Todd Gitlin, On the Port Huron Statement, NYU, April 12, 2012

The Port Huron Statement was the clearest, most vivid and energetic articulation of an awakening:  one of those great uprisings that are the crucibles of America struggling (against much violence and cruelty) to become itself—a commonwealth of free association and mutual aid.

The New Left wanted to make, out of the lonely crowd, the beloved community—the kernel of a moral awakening that would put intelligence to work in behalf of transcendent values and overcome as much human ugliness as possible.

This beloved community would be bound together in what Carl Oglesby would later call “brute love”—an association of free and struggling individuals joining together what an earlier president, Abraham Lincoln, called “the better angels of our nature.”

Brute love was distilled from a fierce chemical reaction (and I’m not just referring to controlled substances) which began with a revolt against racist evil and stupefaction, and developed into an intoxication with the vivid solidarities that are made possible, though never guaranteed, by democratic life.

The intoxication was stirred by a discovery of the bonds that could be forged from a conviction that big changes were not only necessary but possible.

The sense of necessity was both moral and intellectual.  It’s interesting:  There are not, in the Port Huron Statement, extraordinary insights into the crimes and failure and inequities of American society at the outset of the 1960s:

• white supremacy;

• the military-industrial contempt for human possibility;

• the grotesque brandishing of thermonuclear weapons in the Cold War;

• the triumph of empty labor; and so on.

The keen insight of the Port Huron Statement was that a life of shared value mattered—and that it could be lived in common—and that citizenship might matter and might, for some body of people, be practical.  The name that was affixed to that insight was “participatory democracy.”

It was, I think, intended more as a principle of social life than as a way of holding meetings.  It was not understood as an alternative to strategy or to the collective work of intellect, but as their fruition.

The genius of the Port Huron Statement, as it was structured, was placing its declaration of values up front.  The movement would not be guided by interests but by values.  It would not despise interests but it would insist that human life deserved to be less cruel and more lovely.  The intimation that the world could be remade—starting right now and right here—this was the movement’s idea—all of the movement, as Linda Gordon points out in her paper, not just the white guys.

The movement’s idea was not utopian. Values were the starting point.  They were not other-worldly.  They were this-worldly.  For some in the movement those values were spoken in an other-worldly spirit; for some not.  It didn’t matter.   All the eyes were on the prize.

SDS insisted that the people had to consent to their government, but more than consent—they should become a people, held together by what was best and most decent in them.

There was a penetrating hope that breathed between the lines of this remarkable document.  Within the lines, there were a lot of intellectual puzzles that the Port Huron Statement could not solve.  No one has since.  They may not be capable of solution.  For example:  What if most people do not want, at least not so much, to make the decisions at affect their lives?  Shall we then disband the people and convene another one?

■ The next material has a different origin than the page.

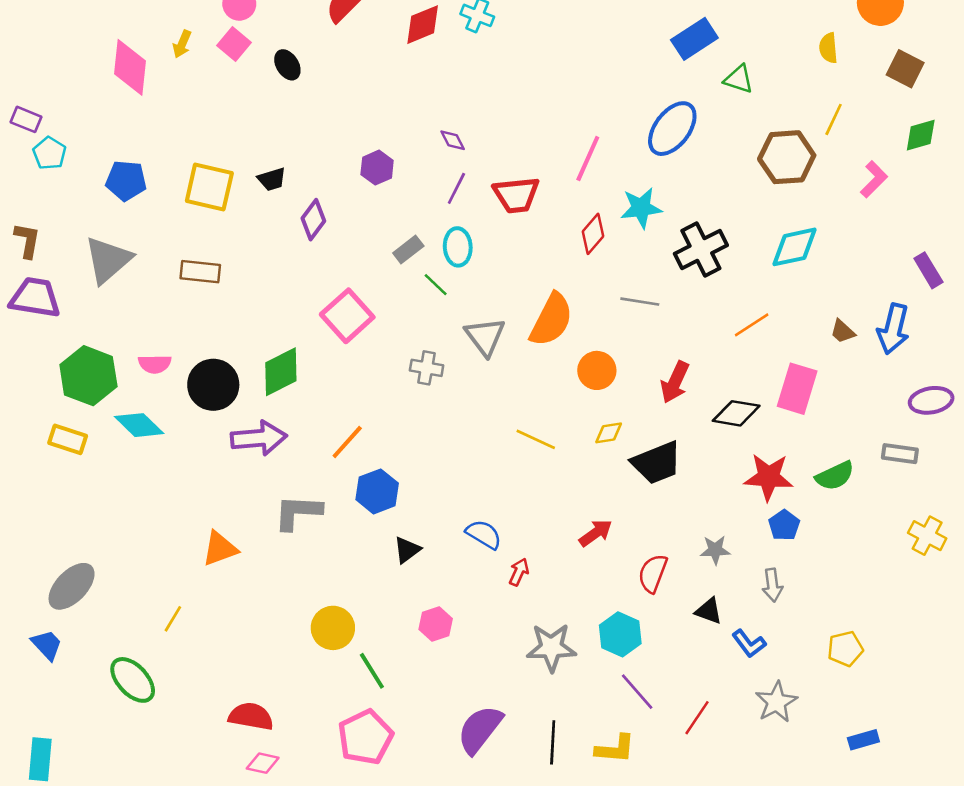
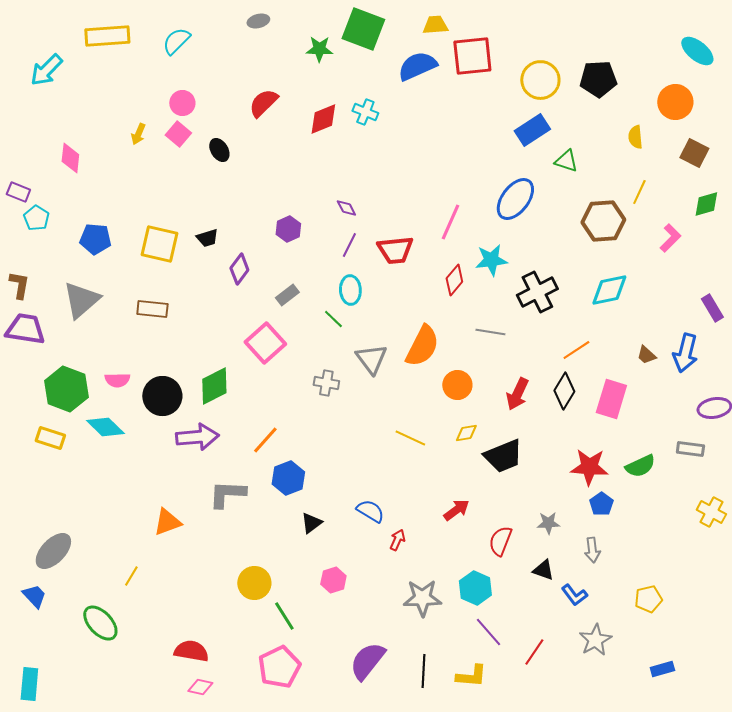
pink diamond: (130, 67) -> (70, 158), moved, size x0.7
gray rectangle: (408, 250) -> (287, 295), moved
black diamond: (736, 413) -> (564, 391), moved, turned -69

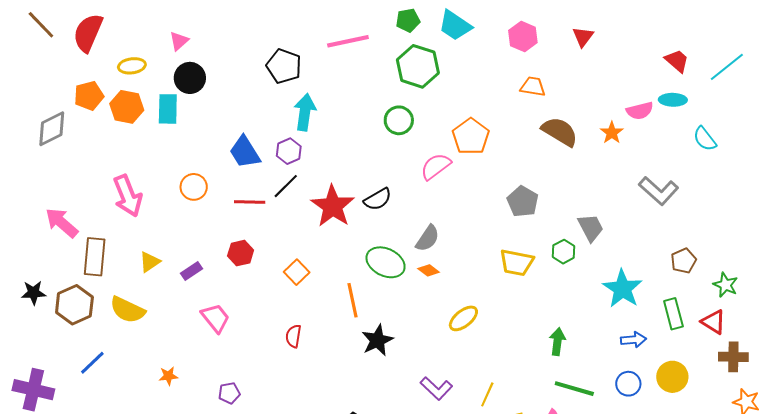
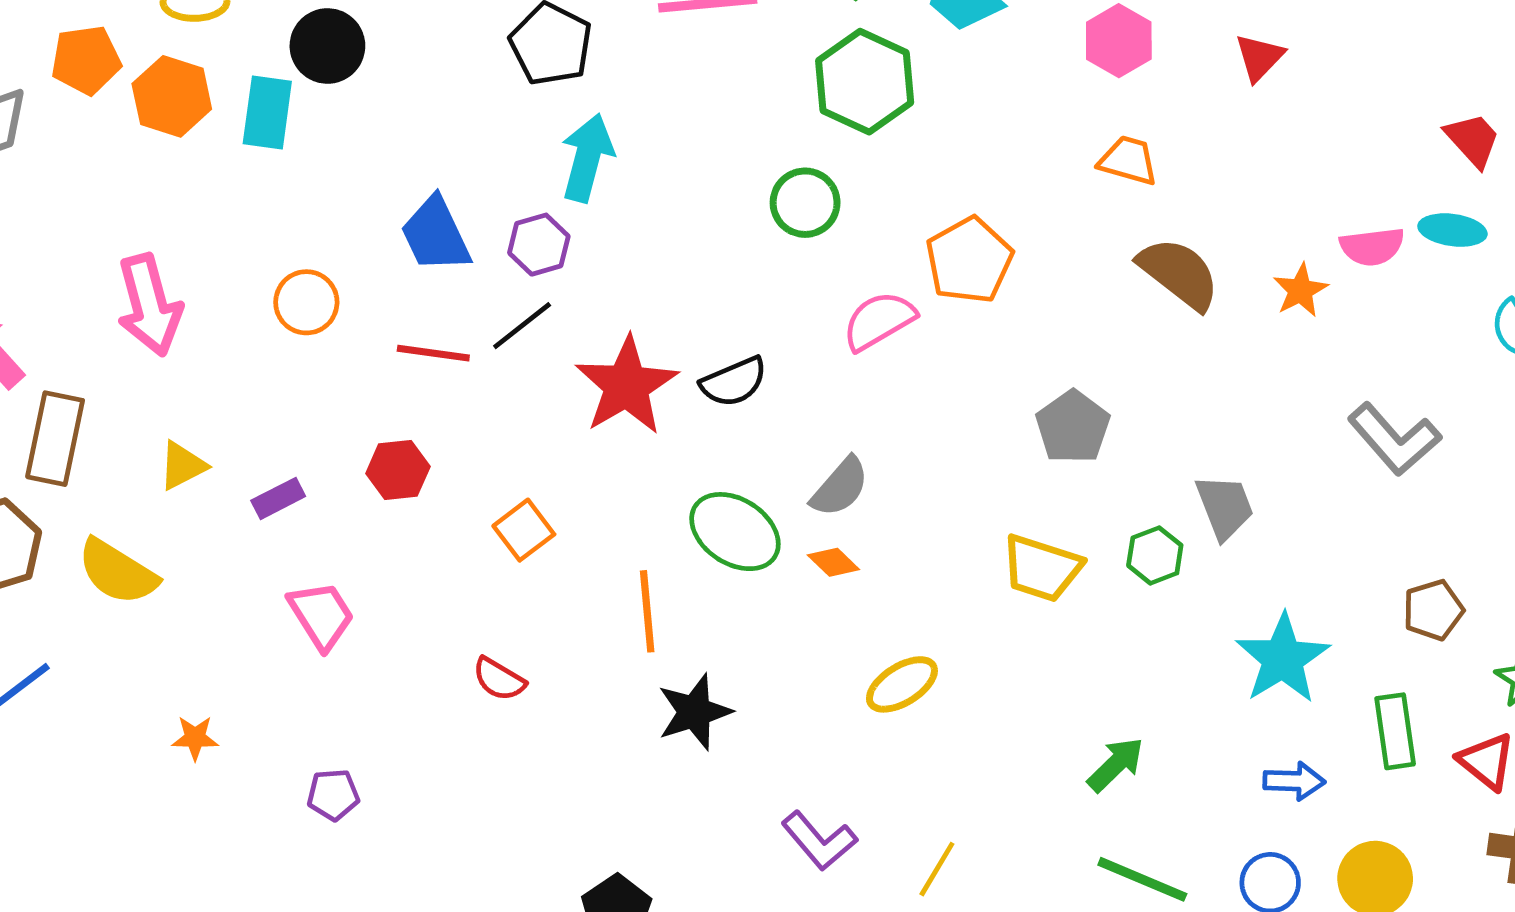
red semicircle: (293, 336) -> (499, 679), turned -75
green arrow: (557, 342) -> (1116, 765), turned 32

But the Port Huron Statement did not say:   Follow us from Point A to Point Z.  It said:  Here we are, a bunch of people, “raised in at least modest comfort,” who are going to make the effort to live lives we are not ashamed of, in order to live in a country we are not ashamed of.  And that was a very great thing.

At the same time, we are all well aware of what we could not accomplish in the movements of that time.  And that is why we ought to be refreshing the language of values, and reawakening the awakening, and acquainting and reacquainting ourselves with our better angels.

I mean not just ourselves, the core of a movement and its passions.  I mean also the vast outer movement.  Just as there was a conspicuous ‘60s, the one recorded in the photogenic confrontations and iconic images of courage and horror, there was also  a subterranean ‘60s—less well known but just as important.  The core American values of the New Left ignited many millions of people who did not necessarily subscribe to the movement’s very doctrine and whim and style.  Around kitchen tables and in their private nights they went beyond asking:  What should the world be?  They asked themselves, and asked each other:  What should I do?

That subterranean movement, I suspect, is again or still, at work among us.  So too is the aboveground movement, reawakening the awakening, reminding ourselves of our better angels.

What a crazy idea for a crazy country, which is no less a crazy country, though a differently crazy country, than it was half a century ago, in 1962.  You can trace a line from then to now.  It’s not a straight line but a sinuous one, full of lurches, surprises, chasms, and leaps.

Today’s Occupy movement, I think, holds open the promise of a renewal, another great awakening, that moves us further along the long and winding road toward a more respectful and less cruel society, one which conserves the earth (and is therefore in an honest sense “conservative”)  and takes seriously, again, the inalienable rights of life, liberty, and the pursuit of happiness.